The door opens by itself. That shouldn’t matter, but it does.
Inside
Immediate relief. Not cold. Just… workable. The kind of temperature where you realise your shoulders have been up near your ears and you hadn’t noticed.
No dramatic blast of air, but the space is big enough not to feel stale.
Water and toilets
Toilets: yes. Clean. Clearly signposted.
Water: none that a normal person can see. There’s a vending machine. There’s a staff area. There might be a fountain somewhere. But for someone who’s just walked in off the street, the practical answer is no.
Sitting
Plenty of chairs. Some are “work” chairs, some are just chairs. Nobody seems to care which you use as long as you’re quiet.
This is the important bit: you are allowed to sit.
Nobody asked what I was doing. Nobody did the slow look. You can just be a person cooling down.
Friction
No sign outside saying this is a place you can come to cool off.
No visible water.
Opening hours are good, but not generous.
In real terms
If you know it’s here, and it’s open, it works.
But it only works for people who already know.
Stop 2: The civic building
Getting there
It’s actually closer to the bus stop, but the approach is worse. More open concrete. More reflected heat. The last hundred metres feel longer than they are.
Big doors. Security desk. The usual.
Inside
Slightly cooler than outside. But only slightly. You can tell the air conditioning is being rationed by someone with a spreadsheet.
It helps a bit. It does not solve the problem.
Water and toilets
Toilets: yes, but you have to ask. They are not obvious.
Water: nothing visible.
Sitting
This is where it falls down.
There are benches, but they are clearly “waiting for paperwork” benches. You sit and immediately feel like you should be holding a number or a folder.
After about five minutes a guard did the polite slow walk past. Not rude. Not confrontational. Just the universal question in shoe form: what are you here for?
I could have stayed. But I would have been staying with an excuse.
Friction
You don’t feel like you’re allowed to just sit.
No visible water.
Toilets are behind a social barrier.
The building works for processes, not for bodies.
In real terms
You can cool down here if you have business.

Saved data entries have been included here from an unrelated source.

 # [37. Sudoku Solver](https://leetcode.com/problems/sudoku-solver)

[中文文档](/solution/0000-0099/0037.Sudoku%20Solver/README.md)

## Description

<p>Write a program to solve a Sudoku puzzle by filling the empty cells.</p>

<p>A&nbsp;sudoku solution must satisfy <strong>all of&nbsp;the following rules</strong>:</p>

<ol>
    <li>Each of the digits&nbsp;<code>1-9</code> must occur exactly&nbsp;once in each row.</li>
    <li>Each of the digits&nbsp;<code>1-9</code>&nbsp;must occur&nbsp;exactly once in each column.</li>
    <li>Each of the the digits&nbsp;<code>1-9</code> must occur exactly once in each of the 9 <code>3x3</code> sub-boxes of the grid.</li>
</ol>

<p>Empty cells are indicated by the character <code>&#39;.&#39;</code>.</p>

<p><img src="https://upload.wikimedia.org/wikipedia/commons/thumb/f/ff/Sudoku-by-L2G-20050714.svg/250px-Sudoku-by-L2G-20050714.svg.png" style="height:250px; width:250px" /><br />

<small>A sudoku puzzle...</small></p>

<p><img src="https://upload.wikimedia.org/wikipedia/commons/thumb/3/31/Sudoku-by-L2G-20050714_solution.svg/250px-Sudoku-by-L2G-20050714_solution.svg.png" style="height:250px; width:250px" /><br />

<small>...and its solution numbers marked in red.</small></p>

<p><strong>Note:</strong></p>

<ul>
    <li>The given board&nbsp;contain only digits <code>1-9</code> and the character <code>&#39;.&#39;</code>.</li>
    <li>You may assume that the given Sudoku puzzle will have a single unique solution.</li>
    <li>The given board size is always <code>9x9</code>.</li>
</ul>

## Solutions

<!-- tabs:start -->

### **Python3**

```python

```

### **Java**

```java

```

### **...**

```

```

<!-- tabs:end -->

As a heat refuge, it’s accidental.
The boring, useful bit
The library already does most of the job.
It just doesn’t tell anyone.
On days like this, that’s the difference between “exists” and “works”.
One fix that would actually change things
Outside the library, at street level:
A simple sign:
“Cool space inside. Water. Toilets. You can sit here.”
Inside:
A basic public water dispenser.
That’s it.
No programme. No strategy document. No ribbon cutting.
Just finish the thing that already exists.
This is not a “heatwave” problem
Yesterday was normal.
This is just summer now.
Older people. Kids. Anyone doing admin on foot. Anyone waiting between buses.
If the only way to survive town is to keep buying drinks, then the town only really works for people with a card in their pocket and time to burn.
How you’d know it’s working
Not with a report.
You’d see:
People sitting who aren’t reading.
People coming in, cooling down, leaving.
Less loitering in banks and pharmacies just for the air.
The library quietly becoming part of the town’s survival map.
Next time
I want to try the same test in a health centre waiting area and one supermarket.
Not to attack them.
Just to keep mapping where the town already accidentally works, and where it quietly doesn’t.
Most days, the difference between an easy morning and a hard one is a chair, some shade, and being allowed to exist for ten minutes.